**DOCUMENT EXCERPT**:
An American Family History

by William R. Polk

Pub Date: Jan. 18th, 2000
ISBN: 0-385-49150-6
Publisher: Doubleday

A distinguished historian’s fascinating WASP roots narrative that excels as family saga, revisionist American history, and inquiry into what we can possibly know about the past. In addition to sharing a family tree with the US President James K., famed journalist George, Wilson era diplomat Frank, and WWII General James, the author’s relatives have taken bows on every stage of American history, and can be traced all the way back to the 15th-century lowland Scotsman John Maxwell de Pollok, whose holdings included a small pond (—pollok— in Gaelic) south of Glasgow. Instead of wallowing in his ancestors’ triumphs, Polk (History/University of Chicago; Passing Brave, 1973, etc.) considers the sparse, misleading, and frequently apocryphal evidence that remains, and then works such evidence into the larger American scene. When documentation fails to disclose much about the 17th-century immigration of Protestant Scottish mercenary Robert Pollock to Lord Baltimore’s Catholic New World land grant colony on the Chesapeake Bay, Polk goes for the fun facts, offering miniature monographs on Indian relations (which were very good, at first), the inadequacies of the Scottish axe, the curious lack of dinner forks, and the grim hardships attending a failed tobacco plantation that—now a wildlife refuge—justly earned the sobriquet Polk’s Folly. We hear of inglorious Indian trader relatives, and nasty colonists who nearly doomed Washington’s Continental Army (with which Polk family members wintered at Valley Forge) with bad provisions, desertions, and betrayals to the British. Gathering momentum in discussing the 19th-century perils of James, a Union calvary officer imprisoned during the Civil War who later gunned down one of Judge Roy Bean’s corrupt cohorts, the chronicle soars into the 20th century with gripping accounts of the notorious Zimmerman telegram and Patton’s tank battles, concluding with the murder of journalist James. Brilliant historical narrative that celebrates, in family members and the nation as a whole, an abundance of heroism, tragedy, guts, and glory.

**ENTRIES SHOWN**:
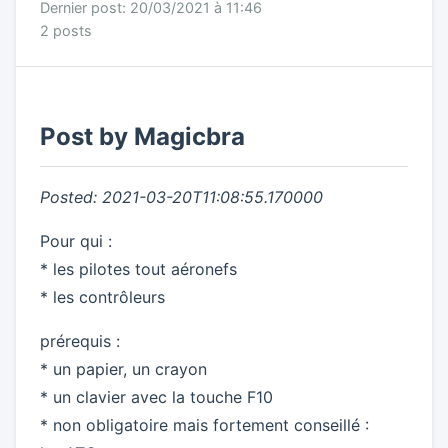
Dernier post: 20/03/2021 à 11:46
2 posts
Post by Magicbra
Posted: 2021-03-20T11:08:55.170000
Pour qui :
* les pilotes tout aéronefs
* les contrôleurs
prérequis :
* un papier, un crayon
* un clavier avec la touche F10
* non obligatoire mais fortement conseillé :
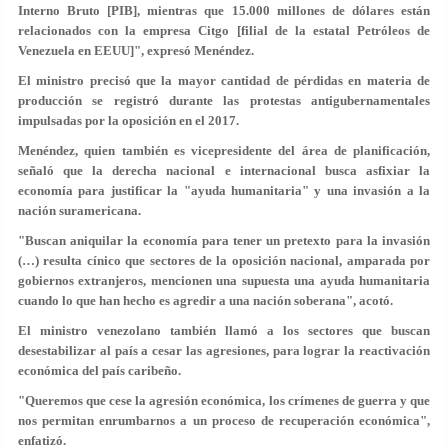
Interno Bruto [PIB], mientras que 15.000 millones de dólares están
relacionados con la empresa Citgo [filial de la estatal Petróleos de
Venezuela en EEUU]", expresó Menéndez.
El ministro precisó que la mayor cantidad de pérdidas en materia de
producción se registró durante las protestas antigubernamentales
impulsadas por la oposición en el 2017.
Menéndez, quien también es vicepresidente del área de planificación,
señaló que la derecha nacional e internacional busca asfixiar la
economía para justificar la "ayuda humanitaria" y una invasión a la
nación suramericana.
"Buscan aniquilar la economía para tener un pretexto para la invasión
(…) resulta cínico que sectores de la oposición nacional, amparada por
gobiernos extranjeros, mencionen una supuesta una ayuda humanitaria
cuando lo que han hecho es agredir a una nación soberana", acotó.
El ministro venezolano también llamó a los sectores que buscan
desestabilizar al país a cesar las agresiones, para lograr la reactivación
económica del país caribeño.
"Queremos que cese la agresión económica, los crímenes de guerra y que
nos permitan enrumbarnos a un proceso de recuperación económica",
enfatizó.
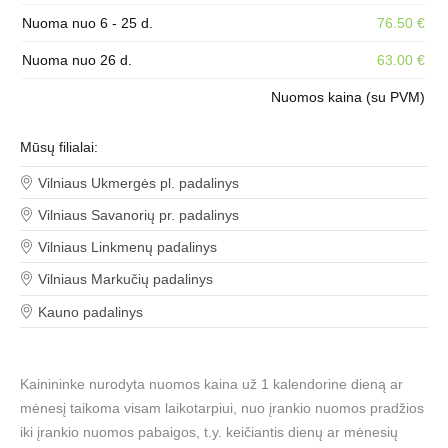
Nuoma nuo 6 - 25 d.
76.50 €
Nuoma nuo 26 d.
63.00 €
Nuomos kaina (su PVM)
Mūsų filialai:
Vilniaus Ukmergės pl. padalinys
Vilniaus Savanorių pr. padalinys
Vilniaus Linkmenų padalinys
Vilniaus Markučių padalinys
Kauno padalinys
Kainininke nurodyta nuomos kaina už 1 kalendorine dieną ar
mėnesį taikoma visam laikotarpiui, nuo įrankio nuomos pradžios
iki įrankio nuomos pabaigos, t.y. keičiantis dienų ar mėnesių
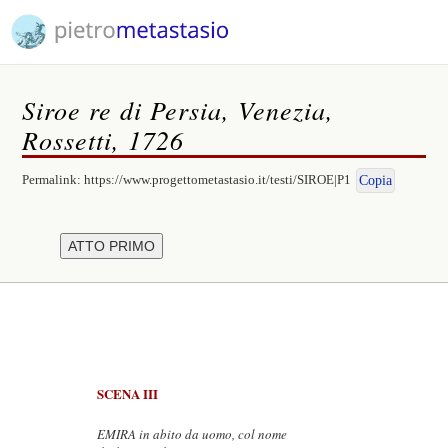
Siroe re di Persia, Venezia,
Rossetti, 1726
Permalink:
https://www.progettometastasio.it/testi/SIROE|P1
Copia
SCENA III
EMIRA in abito da uomo, col nome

**EXERCISE DIRECTIONS**: In the book review, what nickname did the failed tobacco plantation earn?

**SOLUTION TO THIS TASK**: Polk's Folly